We should be able to get an open-source computer bios. A bios that is trimmed down severely, and where the major half of the bios is open source code residing within your USB flash drive, cellphone, tablet or desktop boot partition.
But my major fear is the introduction of the backdoor into the Intel and AMD cpu's. Yes, as each release of a CPU eventually gets a microcode update, that backdoor is required. Currently it is used as a microcode update to correct a faulty instruction that needs a tweak. There is enough space within the CPU to in fact add a few extra instructions -- instructions that are currently NO-OPS but can be revised to work around any data or program security that is normally installed. If the government sends Intel the patch, it gets into your operating system as a kernel microcode update, and voila, your system is contaminated without your finding any extra software software clandestinely.
That is also why foreign countries (China, Russia, India)are justifying the design and marketing of their own cpu chips.

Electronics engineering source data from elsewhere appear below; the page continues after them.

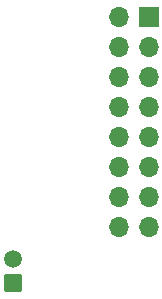
<source format=gbr>
%TF.GenerationSoftware,KiCad,Pcbnew,8.0.1*%
%TF.CreationDate,2024-03-24T23:20:46+02:00*%
%TF.ProjectId,MSHPRI017_Micro_Mouse_Subsystem,4d534850-5249-4303-9137-5f4d6963726f,rev?*%
%TF.SameCoordinates,Original*%
%TF.FileFunction,Soldermask,Bot*%
%TF.FilePolarity,Negative*%
%FSLAX46Y46*%
G04 Gerber Fmt 4.6, Leading zero omitted, Abs format (unit mm)*
G04 Created by KiCad (PCBNEW 8.0.1) date 2024-03-24 23:20:46*
%MOMM*%
%LPD*%
G01*
G04 APERTURE LIST*
G04 Aperture macros list*
%AMRoundRect*
0 Rectangle with rounded corners*
0 $1 Rounding radius*
0 $2 $3 $4 $5 $6 $7 $8 $9 X,Y pos of 4 corners*
0 Add a 4 corners polygon primitive as box body*
4,1,4,$2,$3,$4,$5,$6,$7,$8,$9,$2,$3,0*
0 Add four circle primitives for the rounded corners*
1,1,$1+$1,$2,$3*
1,1,$1+$1,$4,$5*
1,1,$1+$1,$6,$7*
1,1,$1+$1,$8,$9*
0 Add four rect primitives between the rounded corners*
20,1,$1+$1,$2,$3,$4,$5,0*
20,1,$1+$1,$4,$5,$6,$7,0*
20,1,$1+$1,$6,$7,$8,$9,0*
20,1,$1+$1,$8,$9,$2,$3,0*%
G04 Aperture macros list end*
%ADD10RoundRect,0.102000X0.654000X-0.654000X0.654000X0.654000X-0.654000X0.654000X-0.654000X-0.654000X0*%
%ADD11C,1.512000*%
%ADD12R,1.700000X1.700000*%
%ADD13O,1.700000X1.700000*%
G04 APERTURE END LIST*
D10*
%TO.C,J2*%
X102000000Y-82000000D03*
D11*
X102000000Y-80000000D03*
%TD*%
D12*
%TO.C,J1*%
X113500000Y-59500000D03*
D13*
X110960000Y-59500000D03*
X113500000Y-62040000D03*
X110960000Y-62040000D03*
X113500000Y-64580000D03*
X110960000Y-64580000D03*
X113500000Y-67120000D03*
X110960000Y-67120000D03*
X113500000Y-69660000D03*
X110960000Y-69660000D03*
X113500000Y-72200000D03*
X110960000Y-72200000D03*
X113500000Y-74740000D03*
X110960000Y-74740000D03*
X113500000Y-77280000D03*
X110960000Y-77280000D03*
%TD*%
M02*

</source>
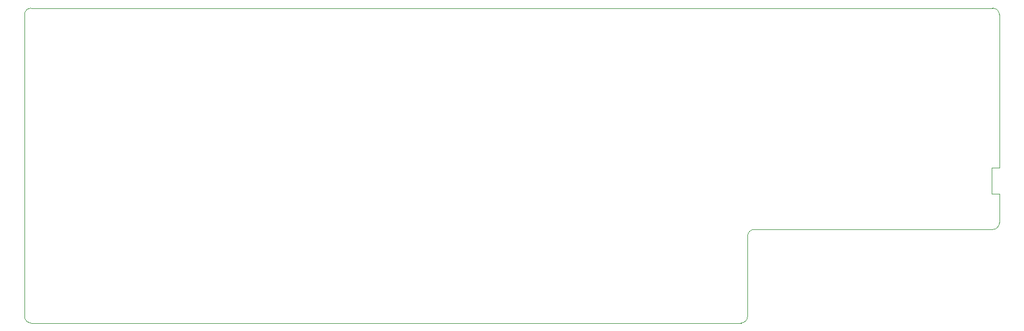
<source format=gbr>
G04 #@! TF.GenerationSoftware,KiCad,Pcbnew,5.1.5+dfsg1-2*
G04 #@! TF.CreationDate,2020-02-18T22:18:07+02:00*
G04 #@! TF.ProjectId,zxkbd,7a786b62-642e-46b6-9963-61645f706362,rev?*
G04 #@! TF.SameCoordinates,Original*
G04 #@! TF.FileFunction,Profile,NP*
%FSLAX46Y46*%
G04 Gerber Fmt 4.6, Leading zero omitted, Abs format (unit mm)*
G04 Created by KiCad (PCBNEW 5.1.5+dfsg1-2) date 2020-02-18 22:18:07*
%MOMM*%
%LPD*%
G04 APERTURE LIST*
%ADD10C,0.050000*%
%ADD11C,0.000100*%
G04 APERTURE END LIST*
D10*
X226800000Y-136000000D02*
X226800000Y-135600000D01*
X226800000Y-136000000D02*
G75*
G02X225800000Y-137000000I-1000000J0D01*
G01*
X225800000Y-103250000D02*
G75*
G02X226800000Y-104250000I0J-1000000D01*
G01*
X78500000Y-104250000D02*
G75*
G02X79500000Y-103250000I1000000J0D01*
G01*
X79500000Y-151250000D02*
G75*
G02X78500000Y-150250000I0J1000000D01*
G01*
X188500000Y-150250000D02*
G75*
G02X187500000Y-151250000I-1000000J0D01*
G01*
X188500000Y-138000000D02*
G75*
G02X189500000Y-137000000I1000000J0D01*
G01*
X189500000Y-137000000D02*
X225800000Y-137000000D01*
X188500000Y-150250000D02*
X188500000Y-138000000D01*
X79500000Y-151250000D02*
X100000000Y-151250000D01*
X78500000Y-104250000D02*
X78500000Y-150250000D01*
X225800000Y-103250000D02*
X79500000Y-103250000D01*
X226800000Y-123600000D02*
X226800000Y-104250000D01*
X100000000Y-151250000D02*
X187500000Y-151250000D01*
D11*
X226800000Y-135600000D02*
X226800000Y-131600000D01*
X226800000Y-131600000D02*
X225600000Y-131600000D01*
X225600000Y-131600000D02*
X225600000Y-127600000D01*
X225600000Y-127600000D02*
X226800000Y-127600000D01*
X226800000Y-127600000D02*
X226800000Y-123600000D01*
M02*

</source>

All I can forecast is that in the future, it will be easier to hack your computer chip in each appliance that you own.
Leslie Satenstein Montreal Quebec Canada
Of course we, the honest citizens have nothing to worry about from software like this.
People who believe that monitoring occurs in the manner shown in this video are the same people who think we have nothing to worry about regarding mass surveillance. Those who are aware are concerned about something else. This is not how we lose our freedoms on mass.